■ **What the task asks**
Transcribe the entries that follow exactly as they appear, minus pictures.

■ **Records from a collection**
--- START ---

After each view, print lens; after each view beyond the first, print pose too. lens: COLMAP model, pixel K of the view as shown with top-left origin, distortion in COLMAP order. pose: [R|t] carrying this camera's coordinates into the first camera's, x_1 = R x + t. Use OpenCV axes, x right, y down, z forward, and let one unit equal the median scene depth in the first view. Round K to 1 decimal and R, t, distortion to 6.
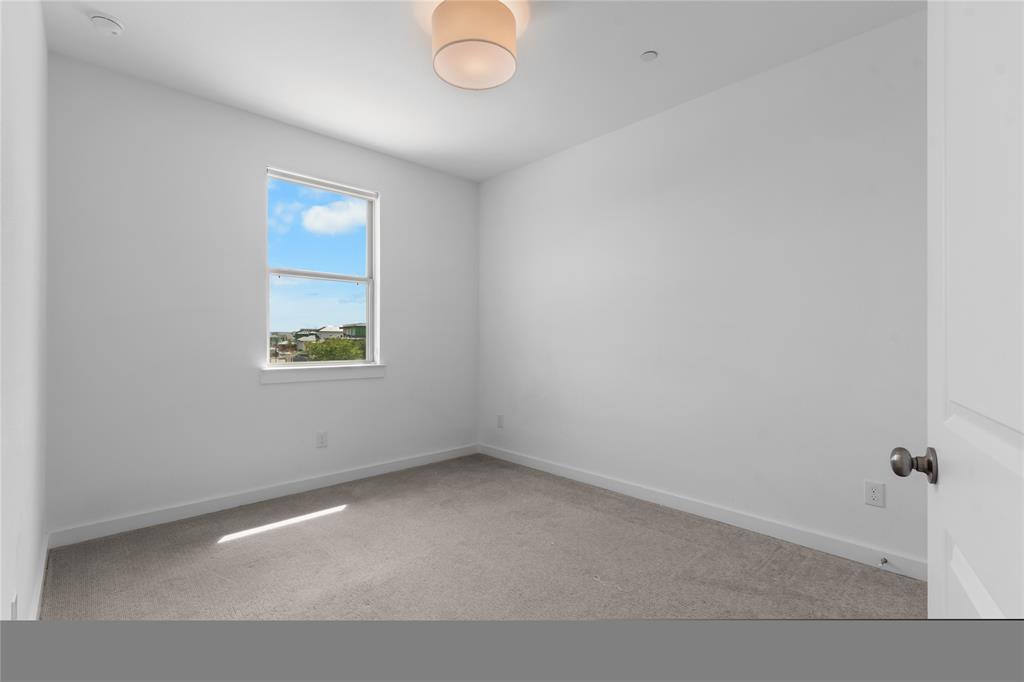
lens RADIAL K [[452.2, 0, 512.0], [0, 452.2, 341.0], [0, 0, 1]] dist [0.002842, 0.000482]
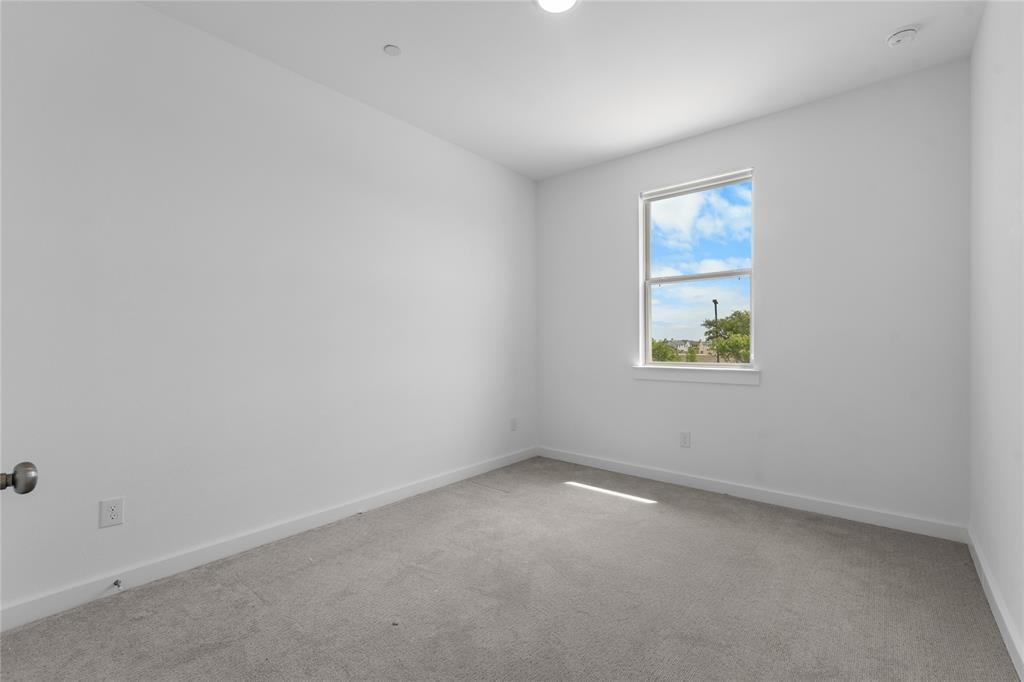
lens RADIAL K [[452.2, 0, 512.0], [0, 452.2, 341.0], [0, 0, 1]] dist [0.002842, 0.000482]
pose [[0.043201, -0.004772, -0.999055, 0.586396], [0.010703, 0.999933, -0.004314, -0.003547], [0.999009, -0.010506, 0.043249, 0.568807]]
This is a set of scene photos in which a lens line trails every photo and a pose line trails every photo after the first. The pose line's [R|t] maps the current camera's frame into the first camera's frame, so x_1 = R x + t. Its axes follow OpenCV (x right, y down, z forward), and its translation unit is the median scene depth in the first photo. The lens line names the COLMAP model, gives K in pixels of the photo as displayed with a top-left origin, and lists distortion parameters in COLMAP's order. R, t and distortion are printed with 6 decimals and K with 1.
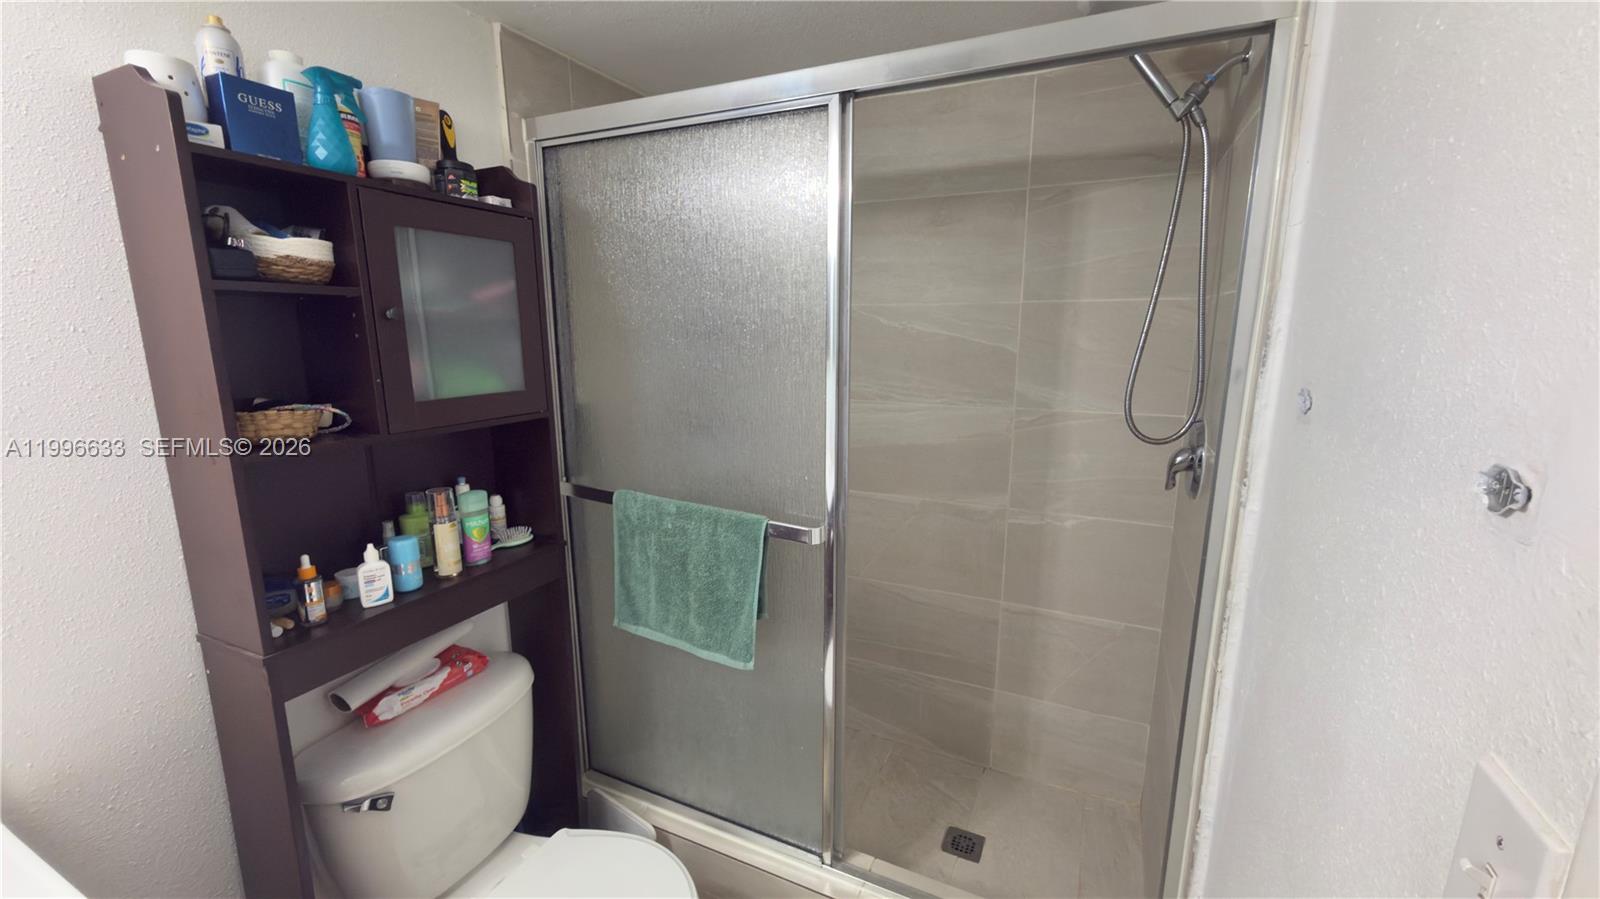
lens RADIAL K [[631.5, 0, 799.1], [0, 631.5, 446.8], [0, 0, 1]] dist [-0.000787, 0.001372]
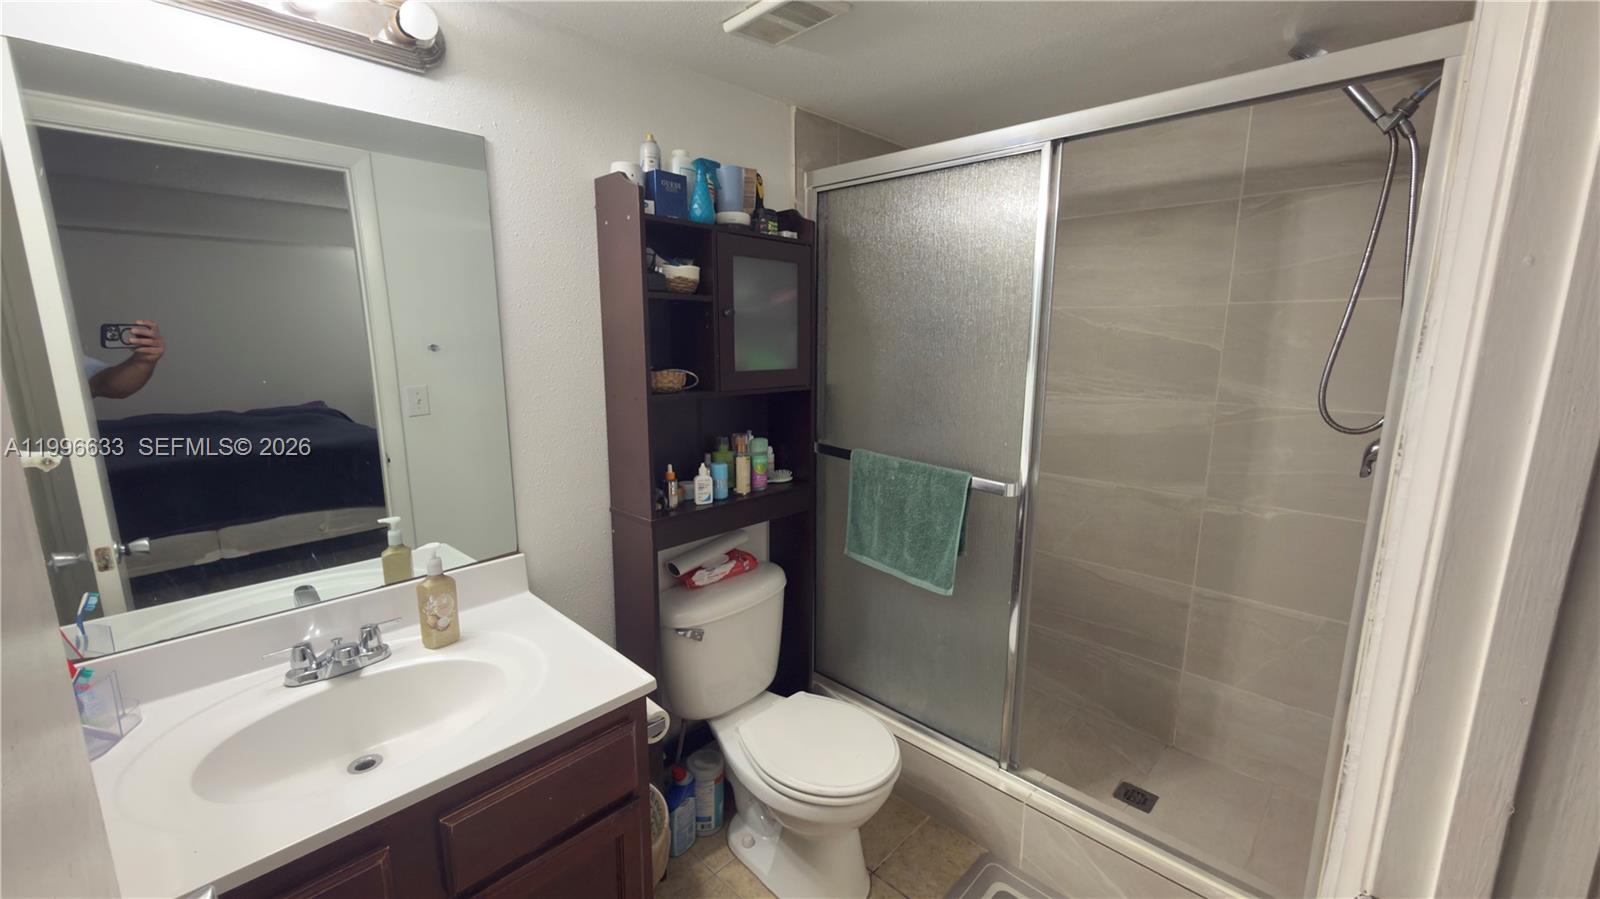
lens RADIAL K [[631.5, 0, 802.0], [0, 631.5, 447.3], [0, 0, 1]] dist [-0.000787, 0.001372]
pose [[0.949488, 0.060851, -0.307847, 0.013410], [-0.064864, 0.997890, -0.002810, 0.083331], [0.307026, 0.022636, 0.951432, -0.305471]]
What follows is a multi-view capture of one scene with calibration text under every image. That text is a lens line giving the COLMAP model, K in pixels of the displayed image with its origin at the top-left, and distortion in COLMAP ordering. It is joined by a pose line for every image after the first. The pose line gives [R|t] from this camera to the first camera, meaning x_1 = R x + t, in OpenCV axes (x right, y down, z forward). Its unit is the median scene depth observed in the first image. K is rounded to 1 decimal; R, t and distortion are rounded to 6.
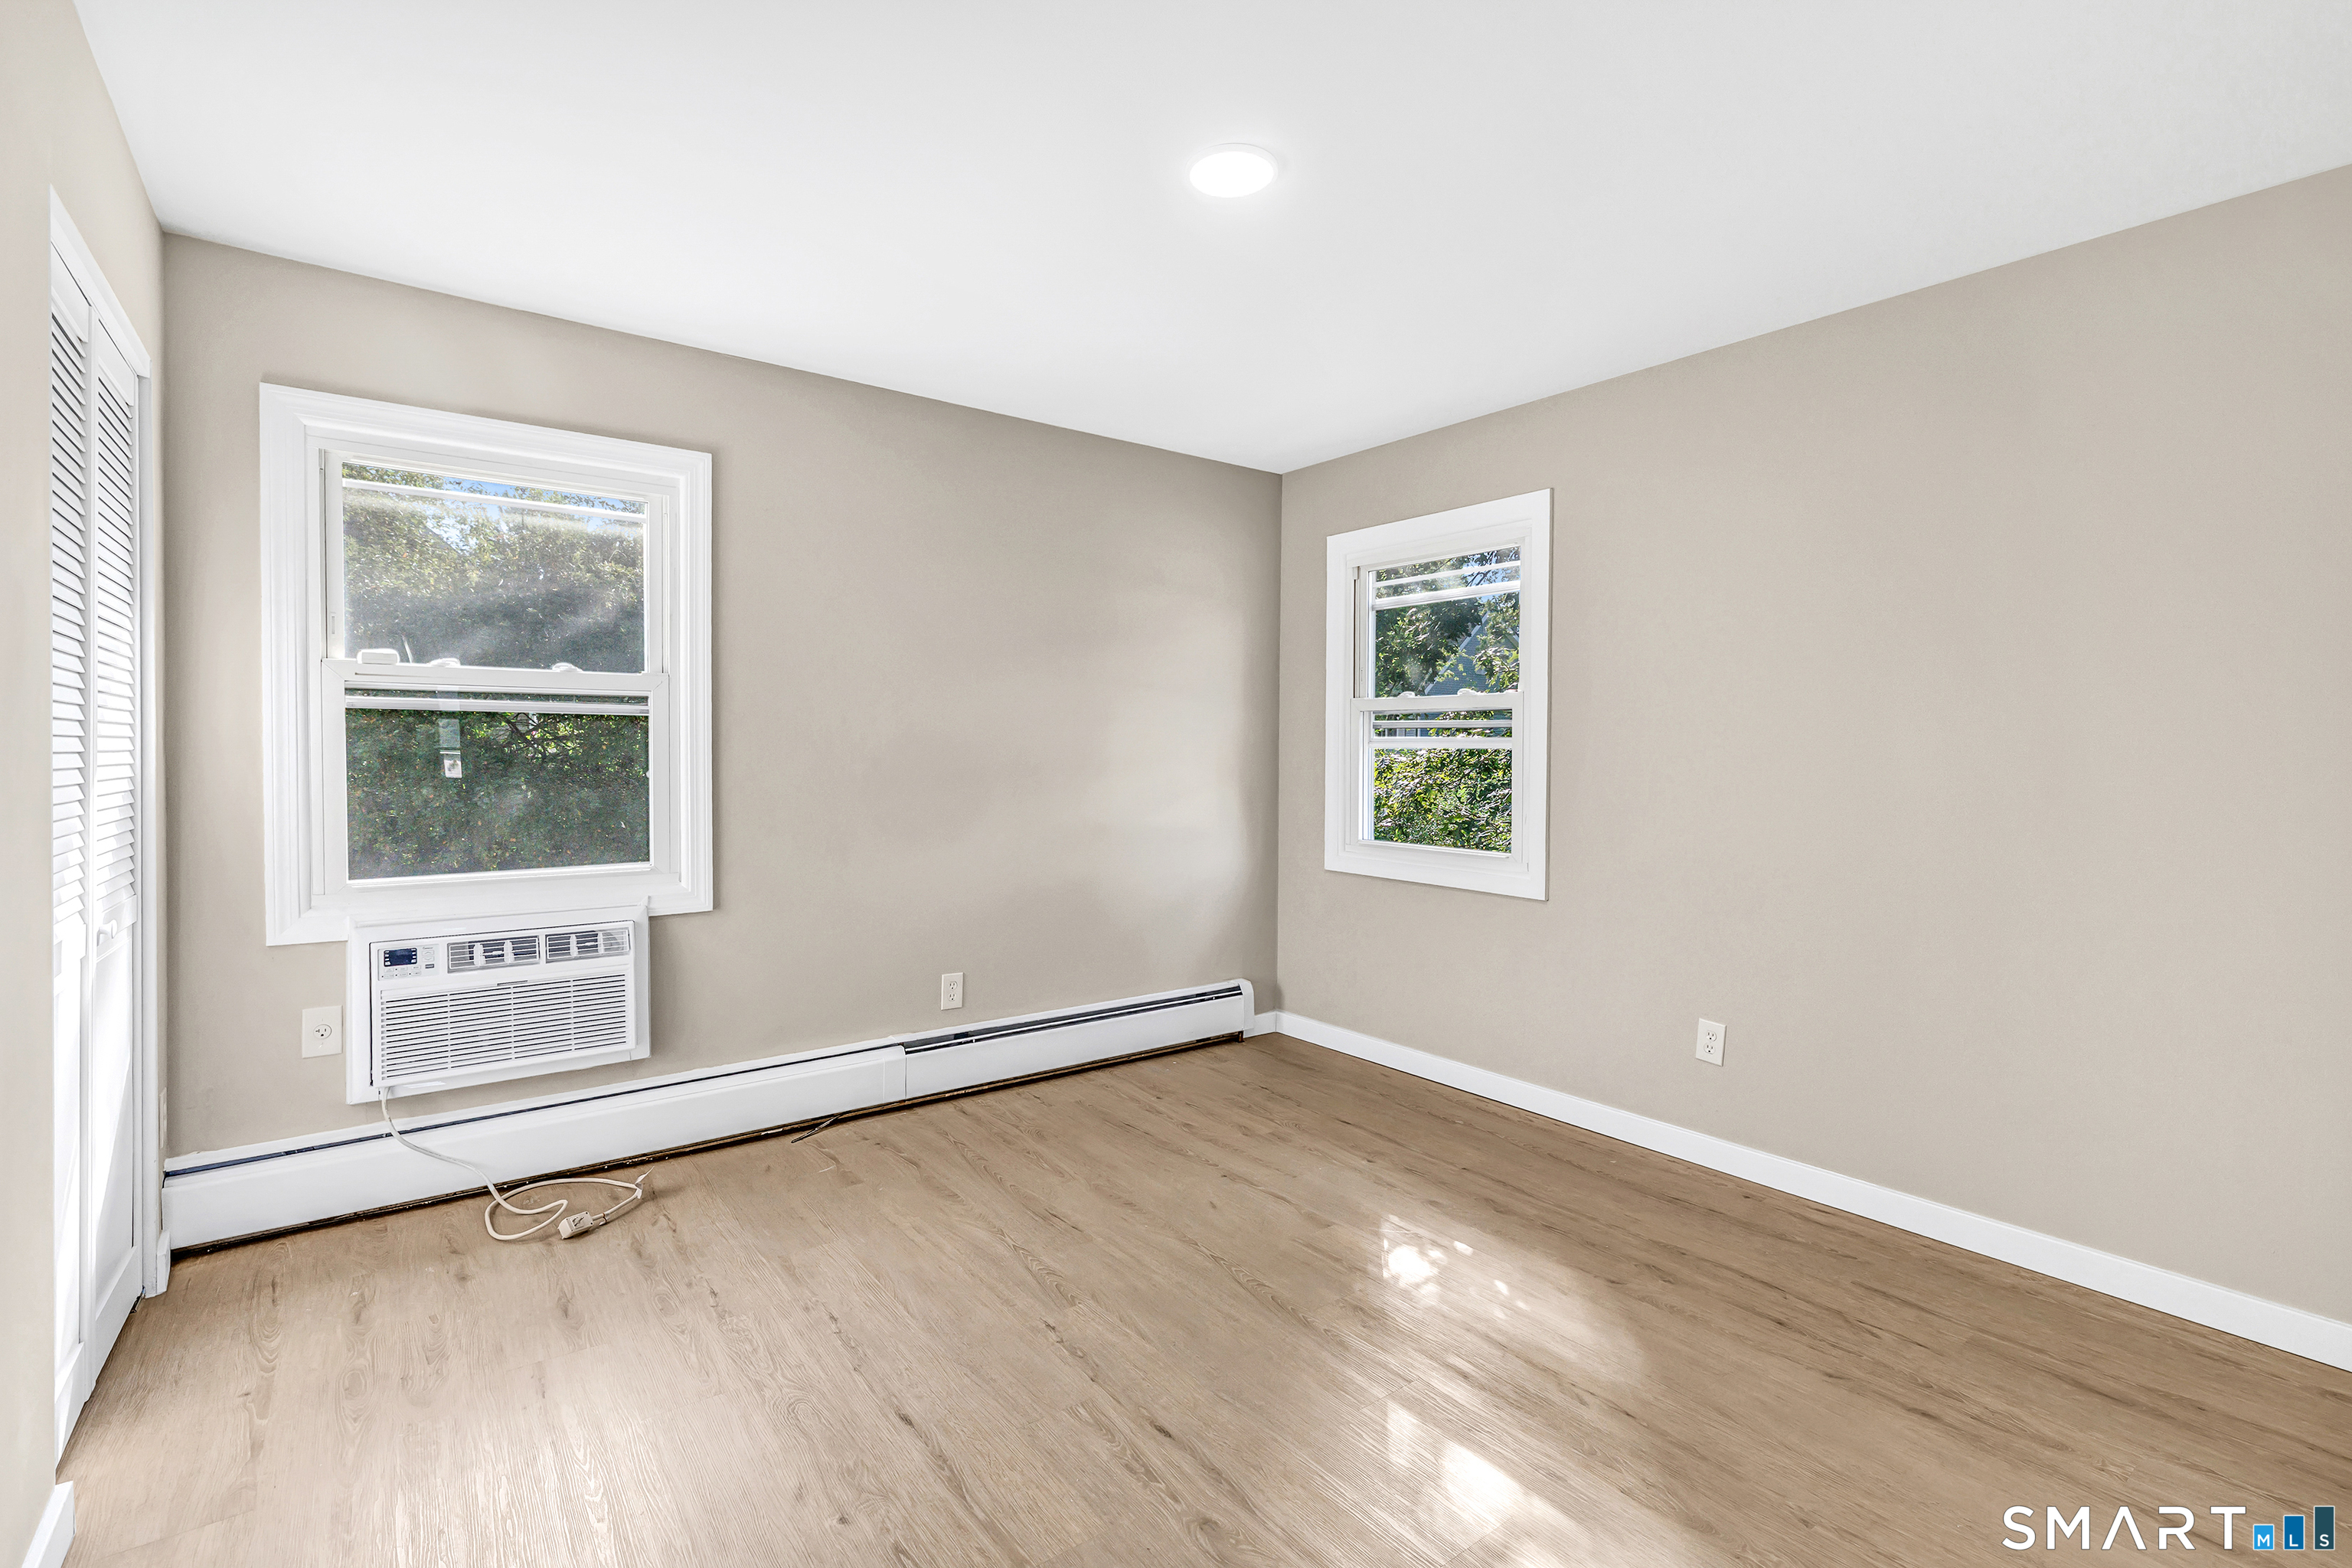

--- END ---

■ **Output**
After each view, print lens; after each view beyond the first, print pose too. lens: COLMAP model, pixel K of the view as shown with top-left origin, distortion in COLMAP order. pose: [R|t] carrying this camera's coordinates into the first camera's, x_1 = R x + t. Use OpenCV axes, x right, y down, z forward, and let one unit equal the median scene depth in the first view. Round K to 1 decimal and R, t, distortion to 6.
lens RADIAL K [[452.2, 0, 512.0], [0, 452.2, 341.0], [0, 0, 1]] dist [0.002842, 0.000482]
lens RADIAL K [[452.2, 0, 512.0], [0, 452.2, 341.0], [0, 0, 1]] dist [0.002842, 0.000482]
pose [[0.043201, -0.004772, -0.999055, 0.586396], [0.010703, 0.999933, -0.004314, -0.003547], [0.999009, -0.010506, 0.043249, 0.568807]]
This is a set of scene photos in which a lens line trails every photo and a pose line trails every photo after the first. The pose line's [R|t] maps the current camera's frame into the first camera's frame, so x_1 = R x + t. Its axes follow OpenCV (x right, y down, z forward), and its translation unit is the median scene depth in the first photo. The lens line names the COLMAP model, gives K in pixels of the photo as displayed with a top-left origin, and lists distortion parameters in COLMAP's order. R, t and distortion are printed with 6 decimals and K with 1.
lens RADIAL K [[631.5, 0, 799.1], [0, 631.5, 446.8], [0, 0, 1]] dist [-0.000787, 0.001372]
lens RADIAL K [[631.5, 0, 802.0], [0, 631.5, 447.3], [0, 0, 1]] dist [-0.000787, 0.001372]
pose [[0.949488, 0.060851, -0.307847, 0.013410], [-0.064864, 0.997890, -0.002810, 0.083331], [0.307026, 0.022636, 0.951432, -0.305471]]
What follows is a multi-view capture of one scene with calibration text under every image. That text is a lens line giving the COLMAP model, K in pixels of the displayed image with its origin at the top-left, and distortion in COLMAP ordering. It is joined by a pose line for every image after the first. The pose line gives [R|t] from this camera to the first camera, meaning x_1 = R x + t, in OpenCV axes (x right, y down, z forward). Its unit is the median scene depth observed in the first image. K is rounded to 1 decimal; R, t and distortion are rounded to 6.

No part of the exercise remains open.